Blue Manchester Limited, the leaseholder of the hotel in the building, brought proceedings against the freeholder for breach of the landlord’s repairing covenant:
“at all times to keep in good and substantial repair and when necessary as part of repair to reinstate replace and renew where appropriate the Retained Property and the Common Parts PROVIDED THAT the Landlord shall not be liable for a defect or want of repair reinstatement replacement or renewal relating to the Property unless the Landlord has first had notice thereof and sufficient opportunity to remedy it nor for defects or wants of repair decoration reinstatement replacement or renewal which are the subject of obligation under the Tenant’s covenants in this Lease”.
The key question, for our purposes at least, is that NWGR, the freeholder, argued that the pressure plates (or ‘stitch plates’) meant that there was no structural safety issue at present and amounted to good and substantial repair, pending full scale remediation at some unspecified future point.
The court was not impressed. While there was no immediate risk of windows falling out:
- In the absence of the stitching plates, the window units would be in disrepair.
- The 2014 temporary repairs had a projected three year life span. While that could extended for a further period with regular inspection and checking, the time limit on this could not be established by the expert witnesses.
- The central issue was that the defendant had done nothing in the meantime about progressing full repairs:
the SBUs as they stand could only be regarded as structurally safe as at the present time, which includes looking at their structural safety into the short and medium term, if the landlord had already commissioned, or at the very least had a stated and credible intention to commission and obtain in the short term, a full investigation, analysis and report from a suitably qualified facade consultant with a view to following the recommendations of that consultant in terms of maintenance and repair in relation to the existing arrangement and in terms of the appropriate longevity of that arrangement and any necessary additions or alterations to it from the perspective of structural safety, so as to give reasonable confidence as to the structural stability of the current arrangement either indefinitely or for some specified period from the present date.
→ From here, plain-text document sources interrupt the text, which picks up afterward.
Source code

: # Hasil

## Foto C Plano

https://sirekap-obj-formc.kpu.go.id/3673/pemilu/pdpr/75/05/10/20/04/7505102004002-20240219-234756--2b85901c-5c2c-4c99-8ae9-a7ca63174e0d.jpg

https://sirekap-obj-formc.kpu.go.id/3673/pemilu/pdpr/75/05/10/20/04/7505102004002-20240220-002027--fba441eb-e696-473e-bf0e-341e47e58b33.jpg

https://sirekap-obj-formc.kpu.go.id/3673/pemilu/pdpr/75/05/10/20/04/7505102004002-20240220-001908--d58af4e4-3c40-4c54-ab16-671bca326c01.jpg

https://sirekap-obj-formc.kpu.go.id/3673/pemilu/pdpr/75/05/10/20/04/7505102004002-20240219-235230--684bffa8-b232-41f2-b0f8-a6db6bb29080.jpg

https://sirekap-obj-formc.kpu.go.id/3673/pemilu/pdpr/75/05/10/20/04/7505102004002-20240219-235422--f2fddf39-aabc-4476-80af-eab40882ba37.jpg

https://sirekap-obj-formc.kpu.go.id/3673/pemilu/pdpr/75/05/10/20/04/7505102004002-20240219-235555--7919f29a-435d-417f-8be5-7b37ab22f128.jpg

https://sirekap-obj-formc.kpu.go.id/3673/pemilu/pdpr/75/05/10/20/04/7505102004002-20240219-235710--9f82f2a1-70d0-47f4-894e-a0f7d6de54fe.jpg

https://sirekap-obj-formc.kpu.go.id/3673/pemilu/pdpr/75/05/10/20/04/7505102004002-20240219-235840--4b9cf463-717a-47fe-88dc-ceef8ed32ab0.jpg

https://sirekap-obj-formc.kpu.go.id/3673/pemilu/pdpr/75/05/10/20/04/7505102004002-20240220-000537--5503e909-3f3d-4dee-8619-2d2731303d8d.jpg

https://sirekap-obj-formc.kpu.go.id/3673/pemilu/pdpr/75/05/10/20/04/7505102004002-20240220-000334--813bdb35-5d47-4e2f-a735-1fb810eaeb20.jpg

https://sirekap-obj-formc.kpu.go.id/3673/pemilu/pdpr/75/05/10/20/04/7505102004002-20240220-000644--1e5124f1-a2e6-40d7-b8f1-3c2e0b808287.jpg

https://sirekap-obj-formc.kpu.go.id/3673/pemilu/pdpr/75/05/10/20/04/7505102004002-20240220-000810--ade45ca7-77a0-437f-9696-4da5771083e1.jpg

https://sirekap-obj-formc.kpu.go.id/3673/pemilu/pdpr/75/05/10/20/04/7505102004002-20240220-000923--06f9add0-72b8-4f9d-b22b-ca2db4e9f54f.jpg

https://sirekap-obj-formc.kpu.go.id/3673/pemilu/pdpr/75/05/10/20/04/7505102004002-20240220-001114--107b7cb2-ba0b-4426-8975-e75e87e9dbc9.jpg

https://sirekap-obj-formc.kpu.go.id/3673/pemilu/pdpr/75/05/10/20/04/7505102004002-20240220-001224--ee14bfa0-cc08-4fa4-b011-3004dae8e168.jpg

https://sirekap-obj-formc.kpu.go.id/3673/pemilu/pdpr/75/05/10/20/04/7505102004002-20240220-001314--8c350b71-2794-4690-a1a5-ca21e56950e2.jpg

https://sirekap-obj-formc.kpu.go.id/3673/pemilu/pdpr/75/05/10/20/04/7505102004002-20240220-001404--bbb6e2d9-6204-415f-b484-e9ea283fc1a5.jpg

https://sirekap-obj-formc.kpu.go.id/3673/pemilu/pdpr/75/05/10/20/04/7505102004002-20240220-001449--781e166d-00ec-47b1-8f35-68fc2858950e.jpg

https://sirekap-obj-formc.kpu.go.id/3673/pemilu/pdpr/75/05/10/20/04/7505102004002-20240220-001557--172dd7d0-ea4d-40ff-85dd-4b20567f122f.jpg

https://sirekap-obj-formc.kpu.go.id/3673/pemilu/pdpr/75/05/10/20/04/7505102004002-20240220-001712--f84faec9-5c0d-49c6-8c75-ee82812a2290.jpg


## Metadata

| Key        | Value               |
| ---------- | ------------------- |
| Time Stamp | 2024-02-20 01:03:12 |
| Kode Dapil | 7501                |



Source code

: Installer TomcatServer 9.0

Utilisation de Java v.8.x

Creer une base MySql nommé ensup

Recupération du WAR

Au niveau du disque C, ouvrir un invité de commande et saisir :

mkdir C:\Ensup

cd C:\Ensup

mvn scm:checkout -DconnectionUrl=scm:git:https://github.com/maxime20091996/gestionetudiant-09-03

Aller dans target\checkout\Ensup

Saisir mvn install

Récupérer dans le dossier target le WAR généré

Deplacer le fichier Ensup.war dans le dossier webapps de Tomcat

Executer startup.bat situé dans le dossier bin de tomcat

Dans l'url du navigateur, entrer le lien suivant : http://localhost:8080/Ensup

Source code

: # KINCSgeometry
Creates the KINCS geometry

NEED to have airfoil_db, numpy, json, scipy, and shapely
That, however, is not what the defendant has done[4], nor is it the defendant’s stated position at this trial, nor has it acted in a way at any time up to and including this trial such as would afford either the claimant or the court any confidence that it would do so if it had an unconstrained choice.
This is itself was enough to find disrepair. In addition…
- The stitch plates could cause ‘long term stress issues’ according to expert evidence.
- The regular checks to the stitch plates needed would cause disruption to the claimant and its clientele.
- Aesthetics:
As the authorities referred to above demonstrate, the starting point is the position as it existed at the time of the lease and aesthetic considerations are in principle relevant matters to be taken into consideration. Whilst various witnesses have expressed differing views as to the aesthetics of the tower, there can be no doubt that the unitised appearance of the glass facades, which depends upon there being no obvious externally visible fixings between the separate panels, is an important aspect of the overall design and original appearance of the building. Moreover, whilst various witnesses have expressed differing views as to the impact of the stitch plates, again there can be no doubt that they have a significant adverse impact on the unitised appearance of the glass facade.
- There was an issue on planning permission, whether the stitch plates amounted to a chage of the appearance of the building that would require planning consent. There was no evidence this had even been considered.
Comment
It is not unusual to find defendants arguing for patch or interim repairs as sufficient – for example to a roof, or drainage or heating system – on the basis that major works will be carried out at some unspecified date in some unspecified form in the future. Two key points to take away from this case would be a) what is the projected life span of the patch repairs, and b) what steps has the defendant take to scope and prepare for the full remedial works, over what time scale.
On the basis of this case, it is arguable at least that patch or interim repairs leave a property in disrepair, even if they temporarily solve the immediate effects of the disrepair.